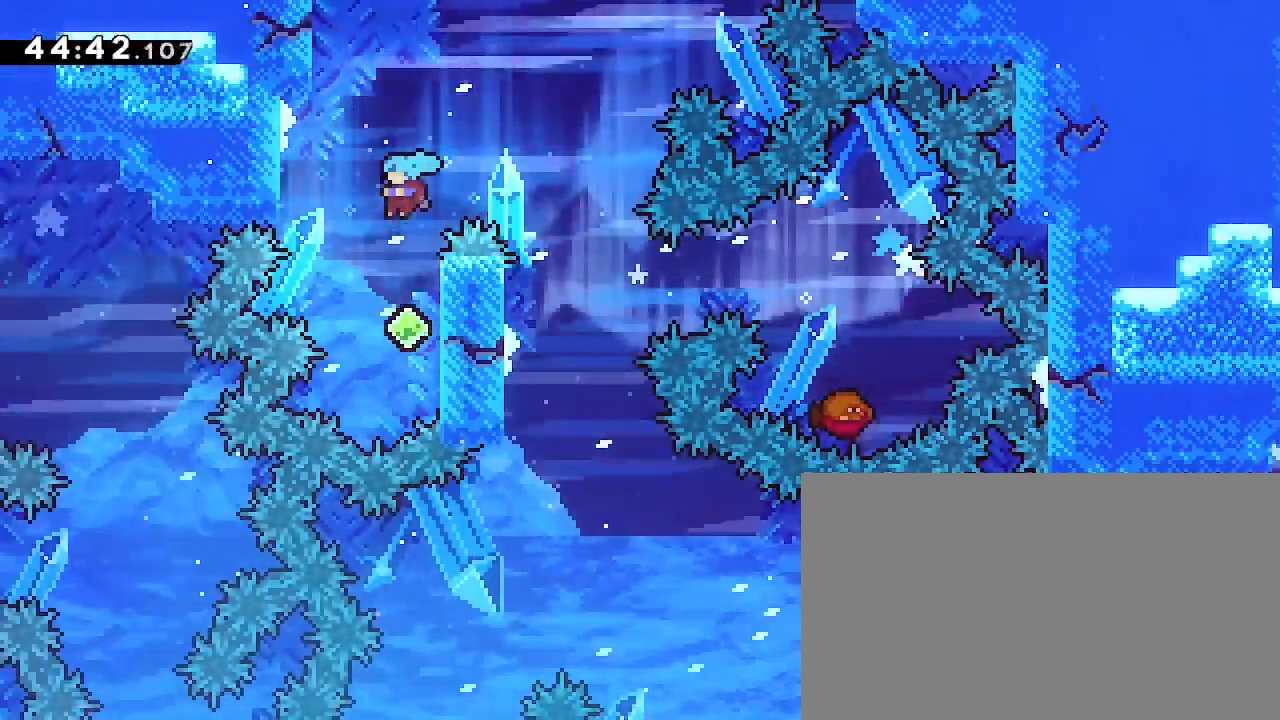
{"buttons": [], "left_stick": "up-right", "right_stick": "right", "events": [[133, "left_stick", "right"], [133, "right_stick", "right"], [300, "left_stick", "up-right"]]}
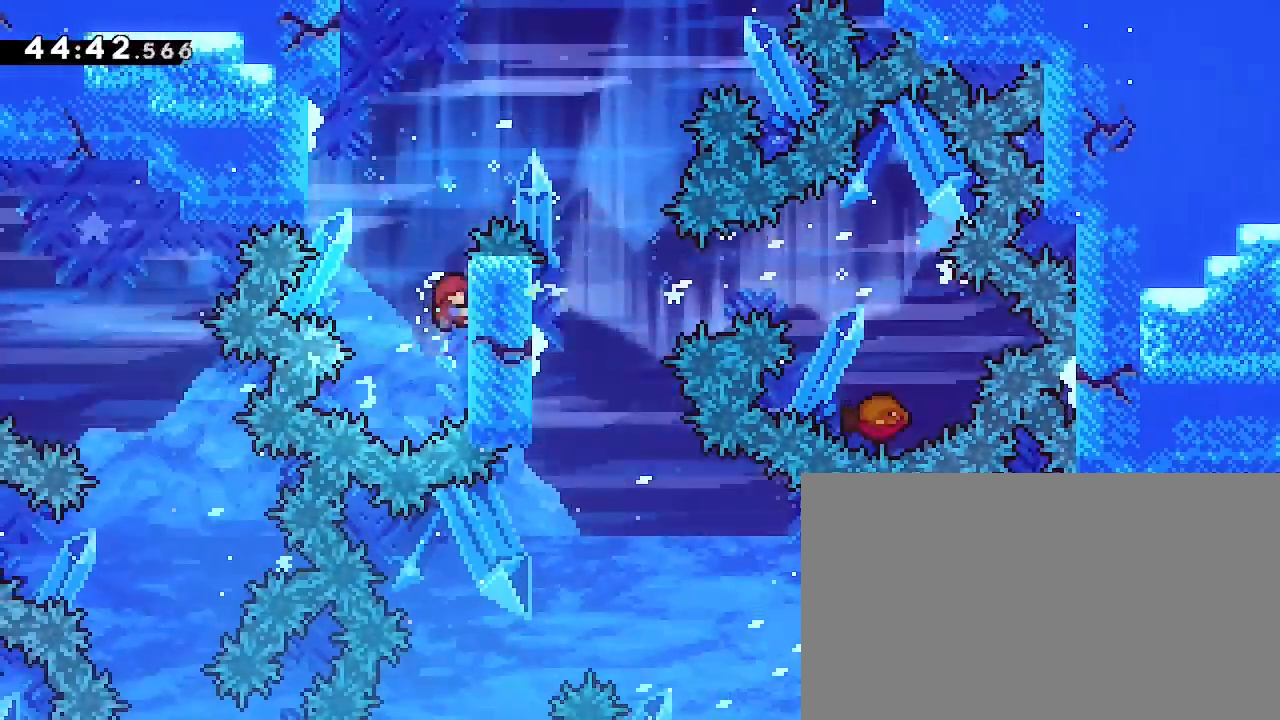
{"buttons": [], "left_stick": "right", "right_stick": "up-right", "events": [[333, "left_stick", "right"], [333, "right_stick", "up-right"]]}
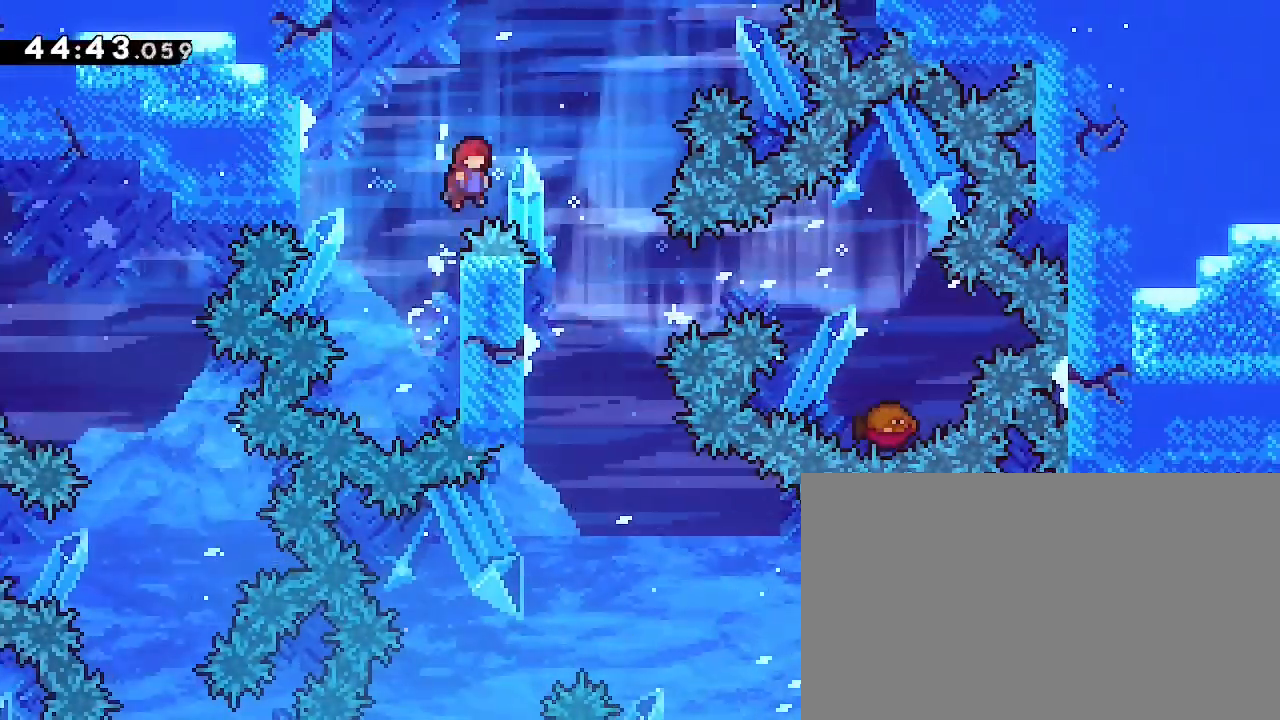
{"buttons": [], "left_stick": "left", "right_stick": "right", "events": [[167, "right_stick", "center"], [267, "left_stick", "center"], [367, "left_stick", "left"], [367, "right_stick", "right"]]}
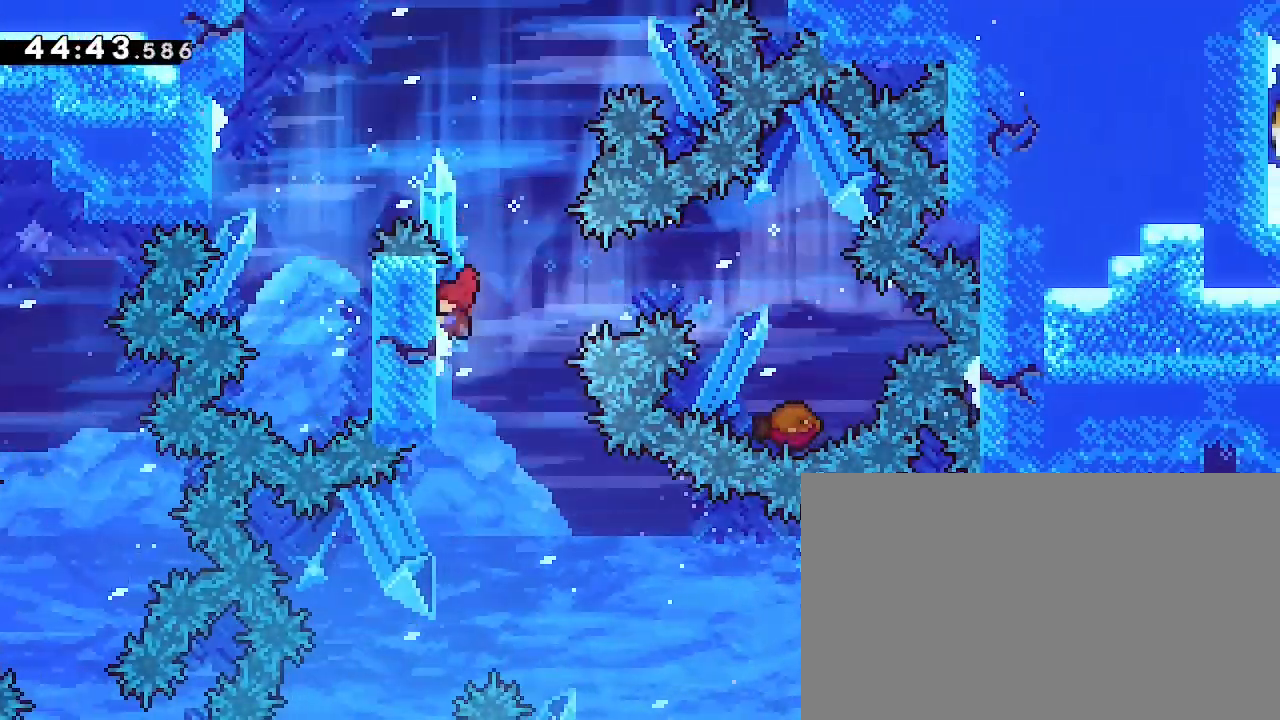
{"buttons": [], "left_stick": "up", "right_stick": "right", "events": [[33, "left_stick", "up-left"], [133, "left_stick", "up"]]}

DIRECTIONS:
Word for word, restate the material above; do not carry over the pictures.

YOUR SOLUTION:
{"buttons": [], "left_stick": "up-right", "right_stick": "right", "events": [[133, "left_stick", "right"], [133, "right_stick", "right"], [300, "left_stick", "up-right"]]}
{"buttons": [], "left_stick": "right", "right_stick": "up-right", "events": [[333, "left_stick", "right"], [333, "right_stick", "up-right"]]}
{"buttons": [], "left_stick": "left", "right_stick": "right", "events": [[167, "right_stick", "center"], [267, "left_stick", "center"], [367, "left_stick", "left"], [367, "right_stick", "right"]]}
{"buttons": [], "left_stick": "up", "right_stick": "right", "events": [[33, "left_stick", "up-left"], [133, "left_stick", "up"]]}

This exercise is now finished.